…cont’d

While he agrees with the logic of long-term benchmarking, Ripsman says a short-term measure is still necessary. “In terms of protecting plan sponsors from liability, they have to have some mechanism of just making sure that short-term performance makes sense.” (Incidentally, Vanguard refers to its indexes as “additional and complementary” to short-term benchmarks.)

Quantitative and Qualitative
Although quantitative performance measures are important from a plan sponsor’s perspective, it really comes down to more qualitative factors such as the people and the process, says Dianne Tamburro, senior consultant, investment consulting practice, with Hewitt Associates. “I think this is the first time when plan sponsors had to rely on their gut and go with qualitative factors without the quantitative [factors] to support it, necessarily.”

However, these qualitative aspects take more “homework,” says Chiappinelli. “There isn’t this nice little number to the second decimal point.” Plan sponsors need to investigate factors such as the investment team’s experience and skill set, as well as the aggressiveness of the glide path. (For more qualitative TDF factors, go to www.benefitscanada.com/extras.)

Even if TDFs are benchmarked well against qualitative factors, there is the risk that members will “set it and forget it” in terms of contribution levels. “Members need to ensure that the amount they contribute continues to be appropriate,” says Tamburro. “What if a fund has a 100% return but you didn’t invest in it?
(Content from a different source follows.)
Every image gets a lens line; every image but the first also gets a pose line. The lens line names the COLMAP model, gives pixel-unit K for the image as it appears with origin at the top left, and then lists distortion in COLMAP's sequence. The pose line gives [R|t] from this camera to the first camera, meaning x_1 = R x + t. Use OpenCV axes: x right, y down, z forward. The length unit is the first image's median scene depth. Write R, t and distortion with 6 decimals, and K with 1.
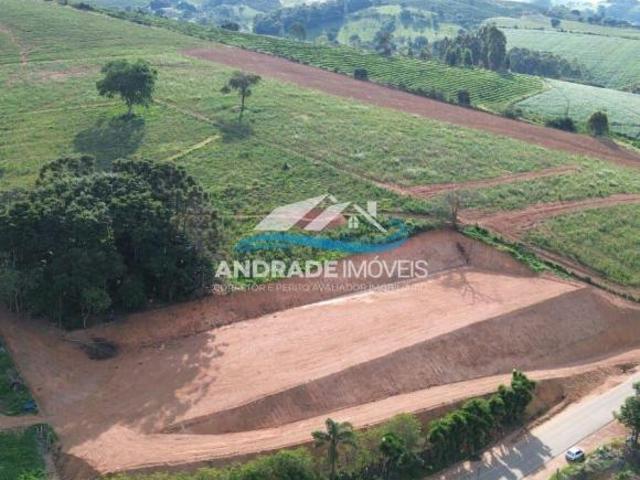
lens RADIAL K [[749.4, 0, 320.0], [0, 749.4, 240.0], [0, 0, 1]] dist [0.126547, -0.240197]
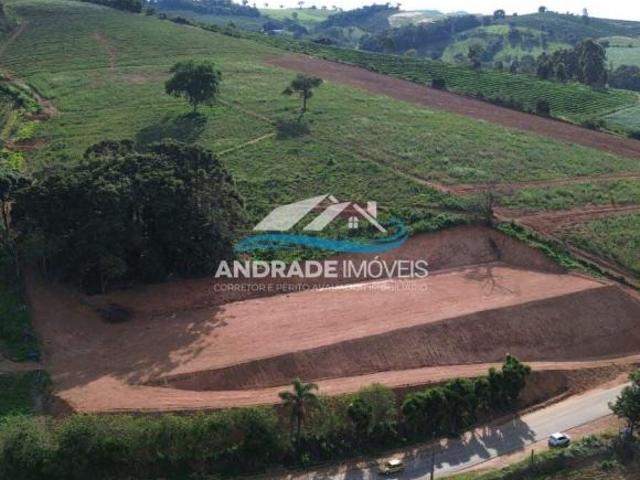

One hundred percent of zero dollars is zero dollars.” Bare agrees. “There’s no benchmark or investment product that can meet your goal for you if you don’t put enough money in,” he says.

Challenges of Benchmarking
One issue, at least in the U.S., is the question of specifics. Guidelines for asset allocation in TDFs are insufficient. “The only mandate for a QDIA [qualified default investment alternative] for TDFs is that they have both stocks and bonds and there are fewer stocks as time progresses,” says Ron Surz, a principal with Target Date Analytics. With no other directives, that leaves each manager to make asset allocation assumptions to determine a suitable glide path in which to take members from equities to bonds.

All investment managers make certain assumptions on what an appropriate asset allocation could be, says Dan Farley, managing director and head of the U.S. allocation team with State Street Global Advisors. “One manager would make the case that at age 65, the most important thing is wealth preservation, and another manager says the most important thing is longevity risk,” he notes. “The reality is, both are reasonable cases to make.”

And who’s to say which assumptions are right? “If you look at our competitors’ indexes, they assume an asset allocation—and it may be a good asset allocation,” says Liz Taxin, director, custom and strategy indexes, with S&P. “But the point is, they’re assuming an asset allocation, then creating a benchmark based on that.”

S&P, by contrast, bases its indexes “on a survey of the market consensus as to what the asset allocation should be for each of those particular [target] dates,” says Tim Eisenhauer, vice-president, custom and strategy indexes, with S&P.

“S&P has indexes that are reflections of industry practices,” says Surz. “That’s one way to do a benchmark—but that presumes industry practices are the right thing to do.”

One for All?
Will there ever come a time when there will be one accepted standard industry benchmark for TDFs, much like the S&P/TSX is for Canadian equities?

“We’re very open to the idea that someone could come up with a better benchmark,” says Chiappinelli, “[but] I struggle with what it would look like.” Sharma agrees. “Can you have a universal benchmark for, say, 2040 funds? The answer would be no, because some 2040 funds could be over 100% in equities; others might [have] 70% equities. So, what would be the right universal benchmark against which to compare those?”

Chiappinelli says someone may propose a “naïve” (a simple 60/40 balanced) portfolio as an appropriate benchmark. “Maybe that’s a way to go. But that’s flawed because it won’t give any meaningful assessment,” he says. “If stocks are going up for a sustained period, the 60/40 mix will underperform the ‘equity-heavy’ 2045, 2040 funds but outperform the ‘equity-light’ funds such as 2005, 2010. The reverse will be true if we enter a prolonged bear market. Does that make the target-date rolldown better or worse? We simply don’t know.”

Others don’t see TDFs as a one-benchmark fund. “As far as one index intended to benchmark a wide variety of different TDF families, all the data and industry practice seem to point to no,” says Janet Yang, an investment product manager with Northern Trust Global Investments. “TDFs are so dependent on individual fund families and their unique asset allocation process and glide paths.”

Ripsman agrees. “I don’t know that you’ll be able to find one universal standard that you can measure against,” he says. “And that’s what the industry’s grappling with right now. They want some sort of gold standard or universal comparator, which makes things easier and makes intuitive sense.”

For now, it seems the benchmarking solutions for TDFs will remain as diverse as the TDFs themselves—and it will remain a challenge for plan sponsors to determine which funds truly make the grade.

Brooke Smith is associate editor of Benefits Canada.